__Problem requirements__
Every record that follows must be set down word for word.
===== Records for processing
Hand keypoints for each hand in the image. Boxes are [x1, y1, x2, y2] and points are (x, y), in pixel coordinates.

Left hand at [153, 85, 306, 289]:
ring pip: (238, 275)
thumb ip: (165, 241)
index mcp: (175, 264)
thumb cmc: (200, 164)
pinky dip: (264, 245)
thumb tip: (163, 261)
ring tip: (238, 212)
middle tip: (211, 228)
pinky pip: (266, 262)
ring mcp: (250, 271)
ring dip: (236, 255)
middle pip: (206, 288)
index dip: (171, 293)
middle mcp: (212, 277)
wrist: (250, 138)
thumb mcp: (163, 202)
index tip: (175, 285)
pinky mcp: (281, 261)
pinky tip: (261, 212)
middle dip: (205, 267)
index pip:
==========
__Answer to this problem__
Hand keypoints for each hand in the image. Boxes are [x1, y1, x2, y2] and points are (x, y), in pixel coordinates.

Left hand at [153, 85, 306, 289]:
ring pip: (238, 275)
thumb ip: (165, 241)
index mcp: (175, 264)
thumb cmc: (200, 164)
pinky dip: (264, 245)
thumb tip: (163, 261)
ring tip: (238, 212)
middle tip: (211, 228)
pinky pip: (266, 262)
ring mcp: (250, 271)
ring dip: (236, 255)
middle pip: (206, 288)
index dip: (171, 293)
middle mcp: (212, 277)
wrist: (250, 138)
thumb mcp: (163, 202)
index tip: (175, 285)
pinky mcp: (281, 261)
pinky tip: (261, 212)
middle dip: (205, 267)
index pip:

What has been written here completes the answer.